Task prompt: Every line of the material is to be quoted verbatim, minus the pictures.

Information supplied:
■ ■ ■ ■ ■

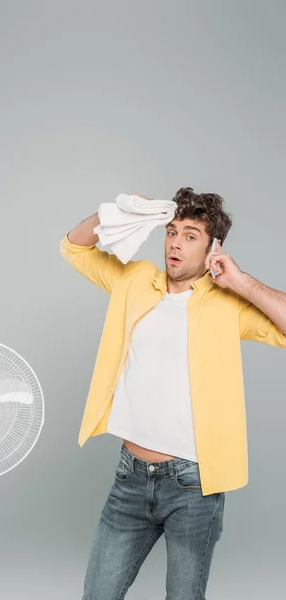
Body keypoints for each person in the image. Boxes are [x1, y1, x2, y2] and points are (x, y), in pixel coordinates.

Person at [60, 187, 286, 600]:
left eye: (191, 235)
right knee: (98, 593)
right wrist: (116, 212)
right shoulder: (135, 280)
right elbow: (75, 248)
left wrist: (241, 281)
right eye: (172, 231)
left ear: (213, 247)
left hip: (193, 485)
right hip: (130, 477)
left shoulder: (226, 302)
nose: (176, 243)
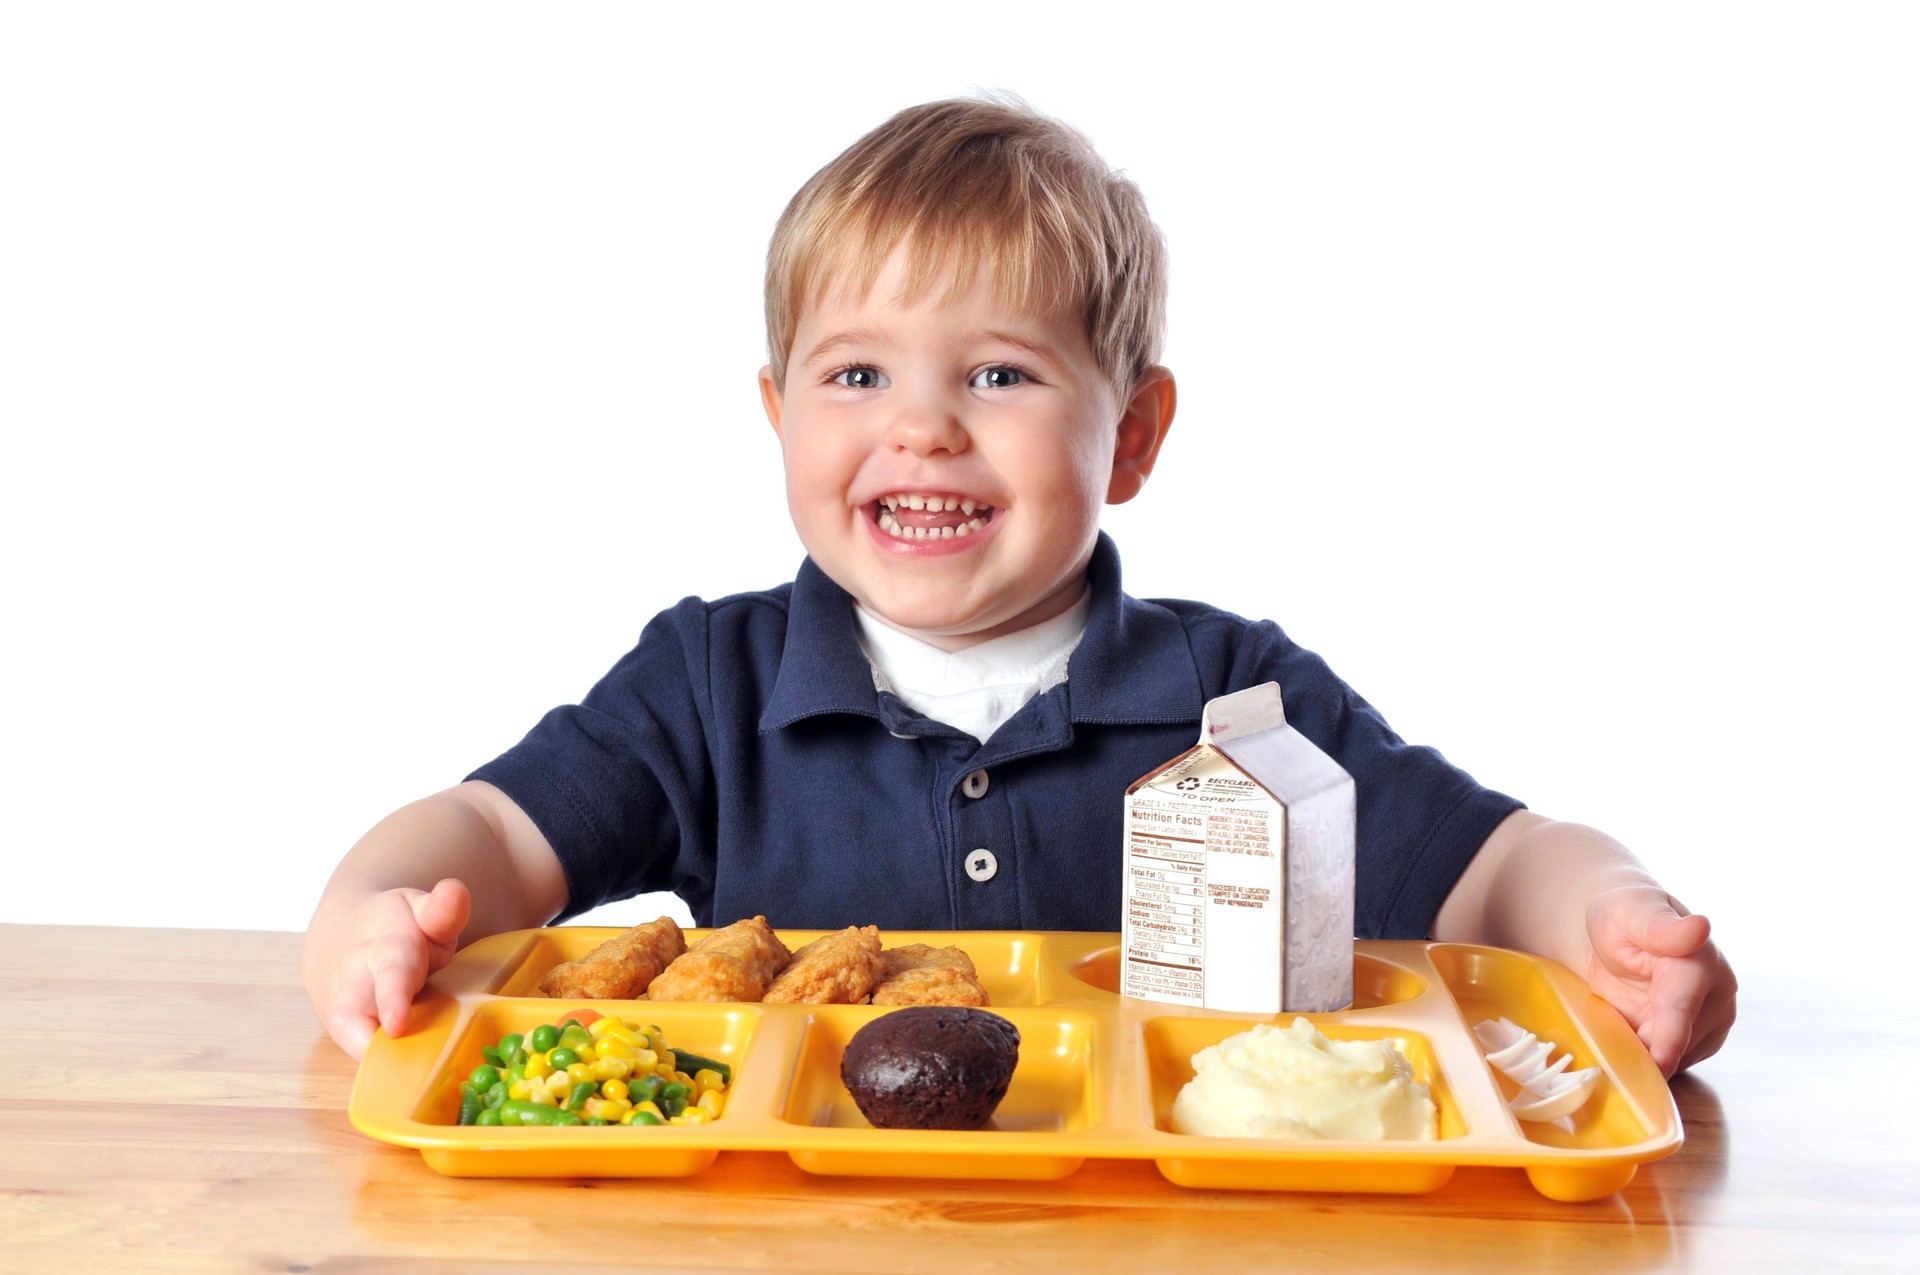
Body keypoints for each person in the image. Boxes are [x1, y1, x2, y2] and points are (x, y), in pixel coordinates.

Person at [302, 96, 1736, 1076]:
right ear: (776, 414)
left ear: (1138, 436)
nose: (922, 426)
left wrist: (1611, 918)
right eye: (856, 374)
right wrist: (372, 906)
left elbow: (1489, 870)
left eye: (998, 374)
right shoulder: (709, 680)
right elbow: (497, 828)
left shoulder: (1229, 695)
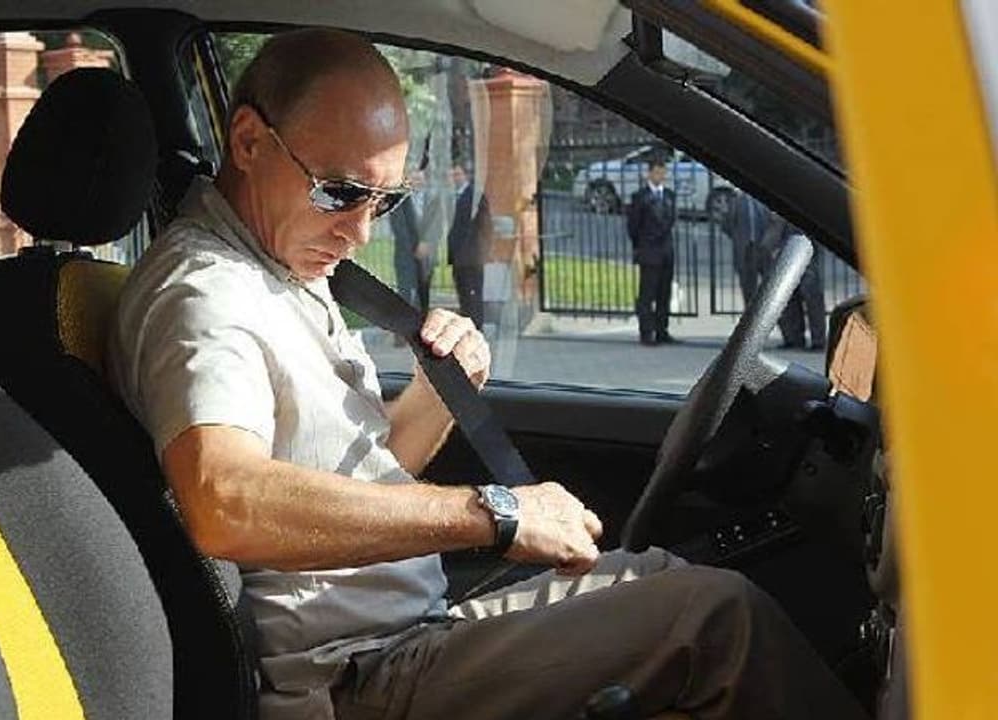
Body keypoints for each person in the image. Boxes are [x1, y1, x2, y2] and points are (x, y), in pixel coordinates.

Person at [110, 28, 867, 720]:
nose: (361, 231)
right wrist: (496, 513)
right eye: (339, 192)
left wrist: (439, 392)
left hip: (409, 631)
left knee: (661, 576)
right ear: (248, 141)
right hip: (354, 678)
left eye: (384, 199)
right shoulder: (204, 295)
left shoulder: (279, 264)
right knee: (716, 621)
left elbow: (356, 477)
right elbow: (224, 499)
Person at [626, 159, 678, 345]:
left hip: (666, 252)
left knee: (664, 294)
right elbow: (633, 227)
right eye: (656, 172)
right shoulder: (640, 196)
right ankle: (646, 333)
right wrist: (641, 246)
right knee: (647, 294)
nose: (660, 176)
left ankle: (662, 330)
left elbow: (671, 221)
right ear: (649, 174)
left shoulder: (669, 195)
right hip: (649, 251)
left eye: (662, 173)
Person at [447, 164, 491, 330]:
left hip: (472, 256)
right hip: (457, 257)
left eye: (458, 174)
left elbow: (486, 226)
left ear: (466, 175)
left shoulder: (475, 196)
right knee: (463, 294)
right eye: (452, 175)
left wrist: (483, 251)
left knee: (473, 295)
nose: (455, 178)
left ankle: (476, 328)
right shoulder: (453, 196)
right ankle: (467, 327)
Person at [391, 169, 433, 312]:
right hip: (405, 253)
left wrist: (427, 243)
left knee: (424, 292)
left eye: (420, 179)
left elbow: (436, 224)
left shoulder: (431, 200)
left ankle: (423, 320)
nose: (418, 182)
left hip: (426, 254)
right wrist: (415, 248)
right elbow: (399, 228)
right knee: (406, 291)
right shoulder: (400, 201)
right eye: (414, 179)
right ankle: (404, 322)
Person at [723, 190, 773, 305]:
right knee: (747, 287)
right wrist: (738, 237)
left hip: (763, 248)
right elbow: (727, 226)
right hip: (745, 250)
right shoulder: (736, 201)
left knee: (770, 284)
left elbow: (773, 224)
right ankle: (750, 311)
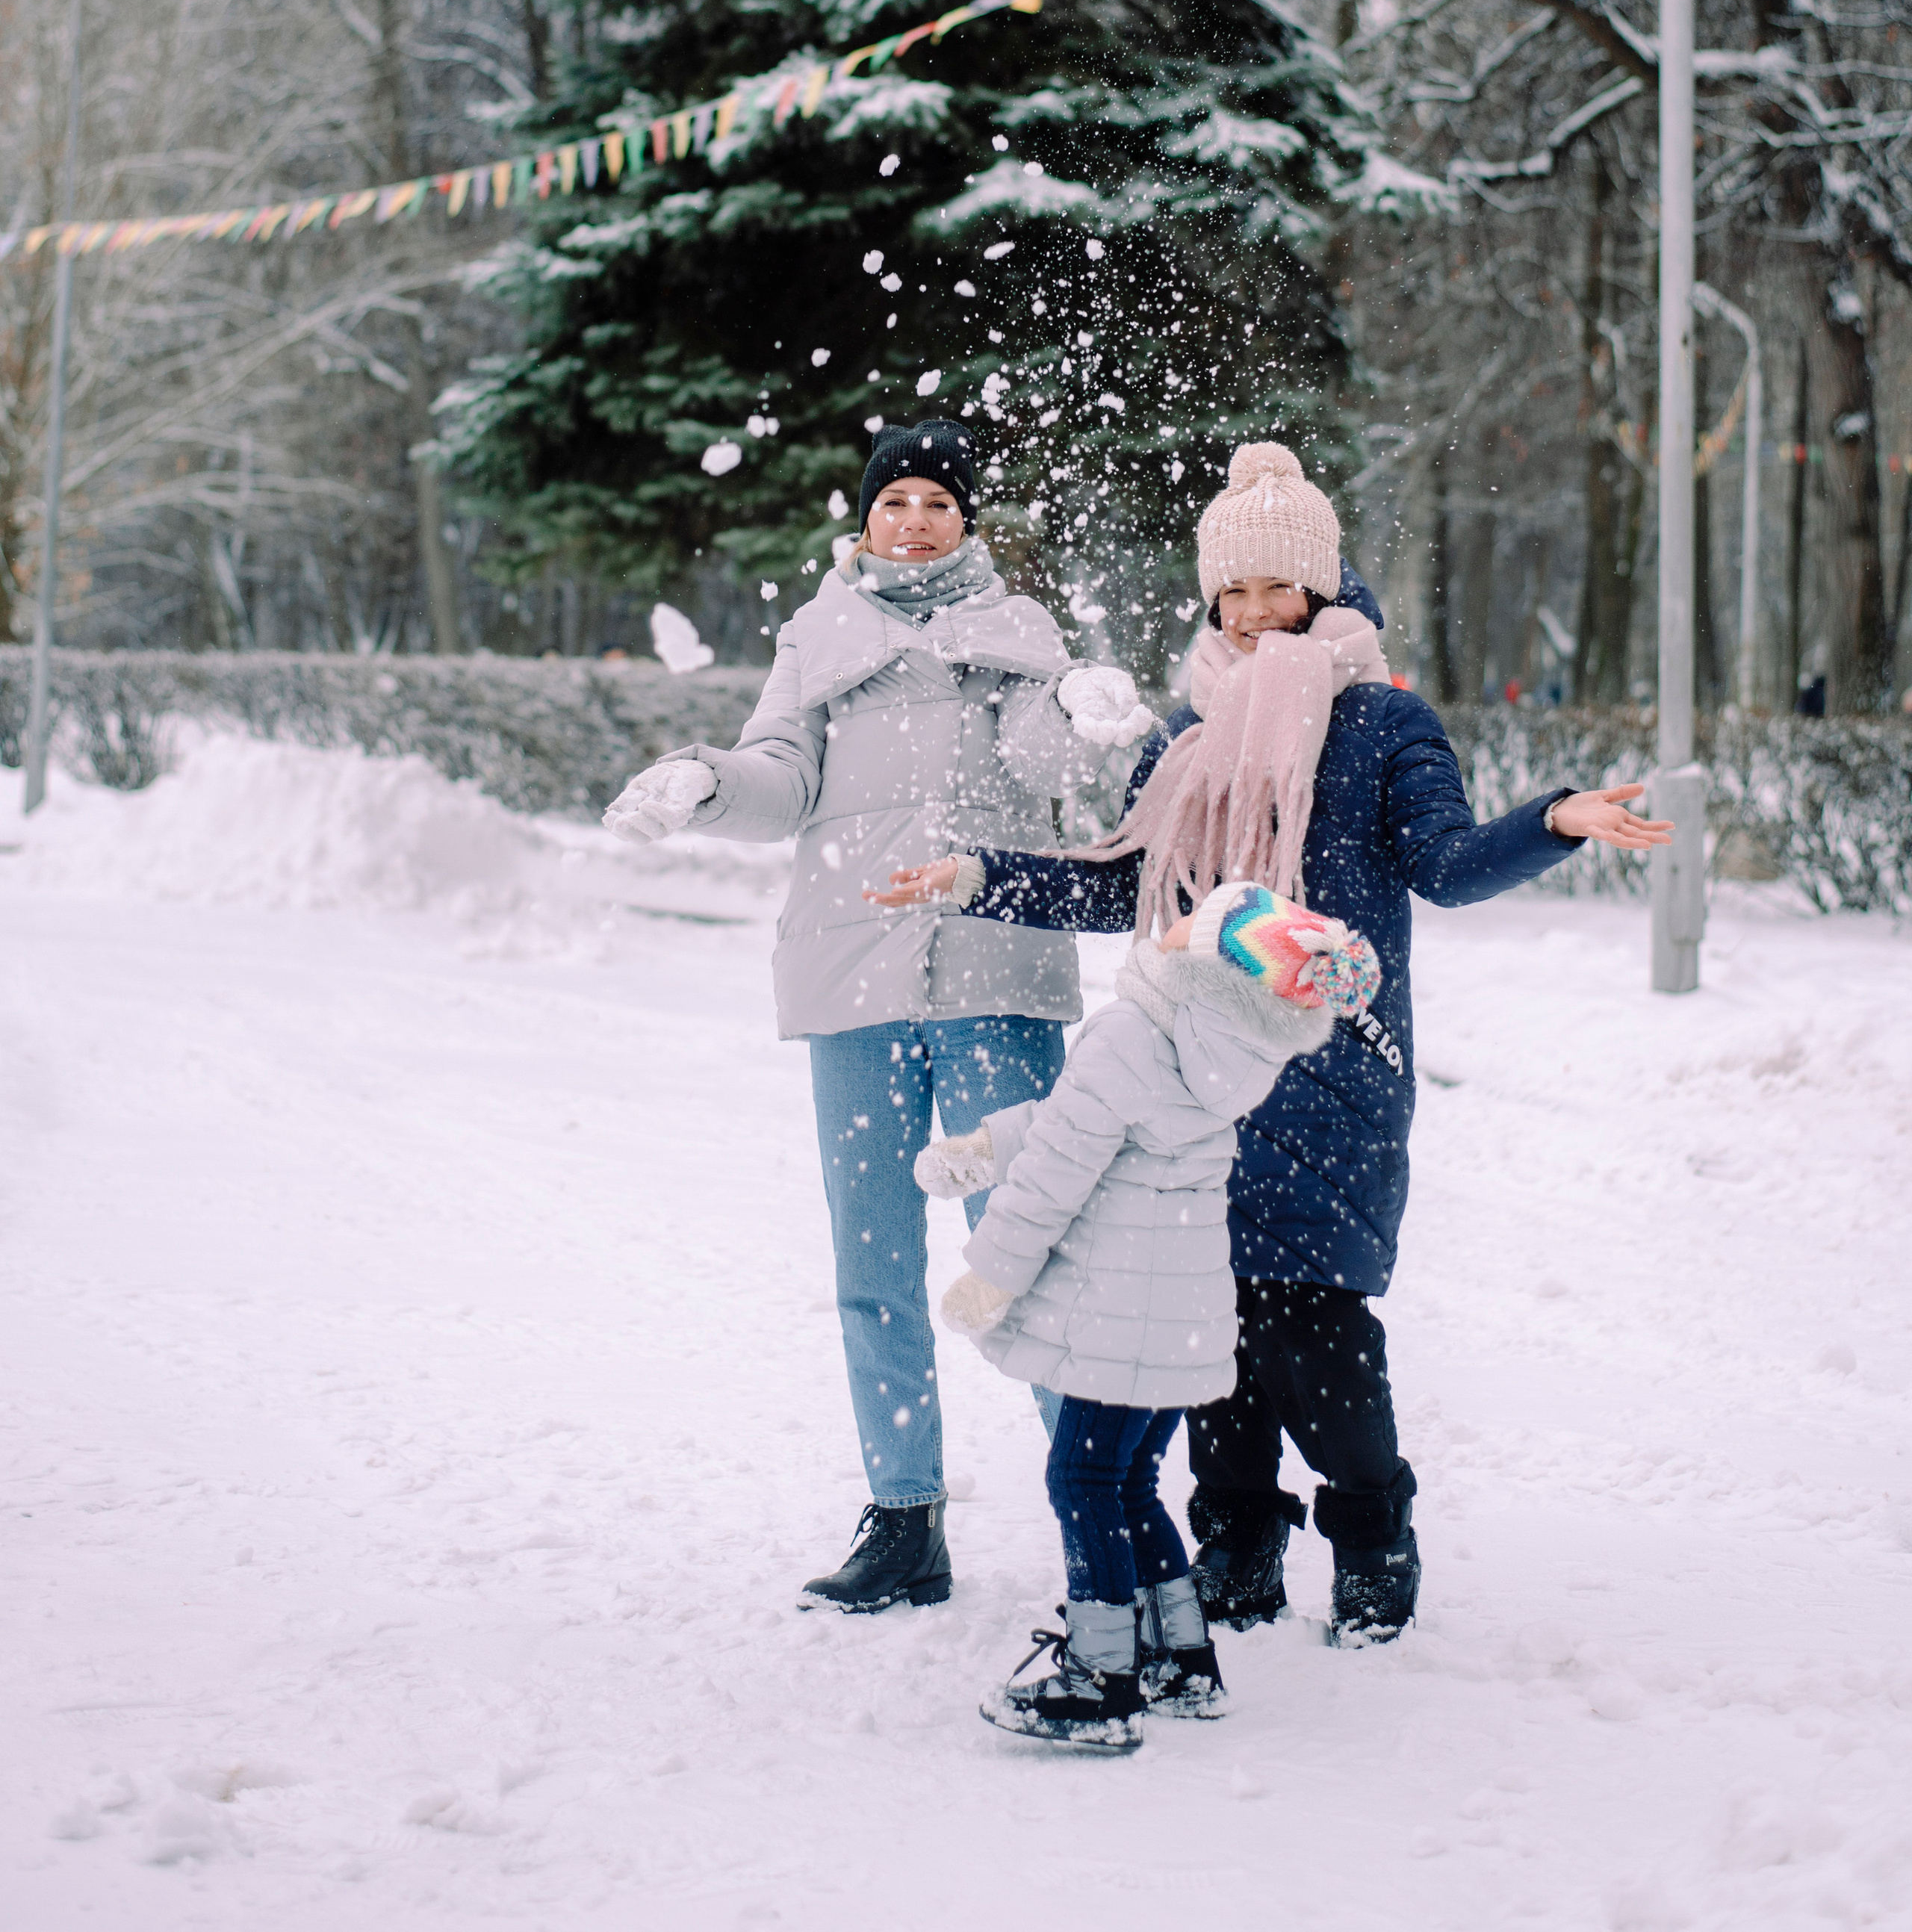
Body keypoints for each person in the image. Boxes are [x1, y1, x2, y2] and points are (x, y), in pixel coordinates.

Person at [872, 440, 1672, 1644]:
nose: (1252, 613)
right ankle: (1237, 1541)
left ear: (1323, 585)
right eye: (1231, 591)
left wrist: (1554, 818)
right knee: (1212, 1325)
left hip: (1337, 1070)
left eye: (1275, 588)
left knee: (1320, 1329)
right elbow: (1127, 891)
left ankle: (1371, 1533)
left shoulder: (1386, 725)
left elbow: (1446, 868)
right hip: (1203, 1078)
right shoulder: (1185, 740)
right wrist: (979, 873)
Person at [602, 417, 1152, 1613]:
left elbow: (1045, 760)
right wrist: (703, 782)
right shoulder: (817, 637)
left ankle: (1096, 1514)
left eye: (939, 502)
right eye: (896, 498)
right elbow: (780, 778)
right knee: (874, 1259)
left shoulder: (1019, 631)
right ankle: (905, 1518)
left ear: (967, 523)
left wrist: (1090, 710)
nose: (916, 517)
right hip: (852, 975)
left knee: (1031, 1249)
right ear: (866, 520)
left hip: (992, 971)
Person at [922, 875, 1380, 1750]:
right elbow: (1085, 1119)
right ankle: (1181, 1659)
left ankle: (1100, 1674)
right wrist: (985, 1148)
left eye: (1188, 922)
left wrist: (990, 1278)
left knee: (1081, 1483)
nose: (1167, 924)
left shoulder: (1136, 1030)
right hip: (1180, 1316)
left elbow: (1059, 1167)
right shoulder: (1225, 1047)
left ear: (1210, 958)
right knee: (1128, 1483)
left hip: (1112, 1319)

■ ■ ■ ■ ■

Exercise answer:
Body keypoints for each person in the image. Boxes are [x1, y1, x2, y2] and points are (x, y), in pixel coordinates.

Person at [60, 187, 286, 600]:
left eye: (191, 235)
right knee: (98, 593)
right wrist: (116, 212)
right shoulder: (135, 280)
right elbow: (75, 248)
left wrist: (241, 281)
right eye: (172, 231)
left ear: (213, 247)
left hip: (193, 485)
right hip: (130, 477)
left shoulder: (226, 302)
nose: (176, 243)
Body keypoints for each person in the image. Boxes are [x1, y1, x2, y2] and points are (x, y), in pixel coordinates.

Person at [302, 96, 1736, 1076]:
right ear: (776, 414)
left ear: (1138, 436)
nose: (922, 426)
left wrist: (1611, 918)
right eye: (856, 374)
right wrist: (372, 906)
left elbow: (1489, 870)
left eye: (998, 374)
right shoulder: (709, 680)
right elbow: (497, 828)
left shoulder: (1229, 695)
Body keypoints for each person in the image. Boxes are [x1, y1, x2, y2] and points are (x, y), in pixel coordinates.

Person at [110, 28, 867, 720]:
nose: (361, 231)
right wrist: (496, 513)
right eye: (339, 192)
left wrist: (439, 392)
left hip: (409, 631)
left knee: (661, 576)
right ear: (248, 141)
right hip: (354, 678)
left eye: (384, 199)
right shoulder: (204, 295)
left shoulder: (279, 264)
right knee: (716, 621)
left elbow: (356, 477)
right elbow: (224, 499)
Person at [626, 159, 678, 345]:
left hip: (666, 252)
left knee: (664, 294)
right elbow: (633, 227)
right eye: (656, 172)
right shoulder: (640, 196)
right ankle: (646, 333)
right wrist: (641, 246)
right knee: (647, 294)
nose: (660, 176)
left ankle: (662, 330)
left elbow: (671, 221)
right ear: (649, 174)
left shoulder: (669, 195)
right hip: (649, 251)
left eye: (662, 173)
Person at [447, 164, 491, 330]:
left hip: (472, 256)
right hip: (457, 257)
left eye: (458, 174)
left elbow: (486, 226)
left ear: (466, 175)
left shoulder: (475, 196)
right knee: (463, 294)
right eye: (452, 175)
left wrist: (483, 251)
left knee: (473, 295)
nose: (455, 178)
left ankle: (476, 328)
right shoulder: (453, 196)
right ankle: (467, 327)
Person at [391, 169, 433, 312]:
right hip: (405, 253)
left wrist: (427, 243)
left knee: (424, 292)
left eye: (420, 179)
left elbow: (436, 224)
left shoulder: (431, 200)
left ankle: (423, 320)
nose: (418, 182)
left hip: (426, 254)
right wrist: (415, 248)
right elbow: (399, 228)
right knee: (406, 291)
right shoulder: (400, 201)
right eye: (414, 179)
right ankle: (404, 322)
Person at [723, 190, 773, 305]:
right knee: (747, 287)
right wrist: (738, 237)
left hip: (763, 248)
right elbow: (727, 226)
right hip: (745, 250)
right shoulder: (736, 201)
left knee: (770, 284)
left elbow: (773, 224)
right ankle: (750, 311)
Body keypoints for each person in the image. Boxes are [x1, y1, x2, y2] and points are (x, y), in pixel coordinates.

Person at [872, 440, 1672, 1644]:
nose: (1252, 613)
right ankle: (1237, 1541)
left ear: (1323, 585)
right eye: (1231, 591)
left wrist: (1554, 818)
right knee: (1212, 1325)
left hip: (1337, 1070)
left eye: (1275, 588)
left knee: (1320, 1329)
right elbow: (1127, 891)
left ankle: (1371, 1533)
left shoulder: (1386, 725)
left elbow: (1446, 868)
right hip: (1203, 1078)
right shoulder: (1185, 740)
right wrist: (979, 873)
Person at [602, 417, 1152, 1613]:
left elbow: (1045, 760)
right wrist: (703, 782)
right shoulder: (817, 637)
left ankle: (1096, 1514)
left eye: (939, 502)
right eye: (896, 498)
right elbow: (780, 778)
right knee: (874, 1259)
left shoulder: (1019, 631)
right ankle: (905, 1518)
left ear: (967, 523)
left wrist: (1090, 710)
nose: (916, 517)
right hip: (852, 975)
left knee: (1031, 1249)
right ear: (866, 520)
left hip: (992, 971)
Person at [922, 875, 1380, 1750]:
right elbow: (1085, 1119)
right ankle: (1181, 1659)
left ankle: (1100, 1674)
right wrist: (985, 1148)
left eye: (1188, 922)
left wrist: (990, 1278)
left knee: (1081, 1483)
nose: (1167, 924)
left shoulder: (1136, 1030)
right hip: (1180, 1316)
left elbow: (1059, 1167)
right shoulder: (1225, 1047)
left ear: (1210, 958)
right knee: (1128, 1483)
left hip: (1112, 1319)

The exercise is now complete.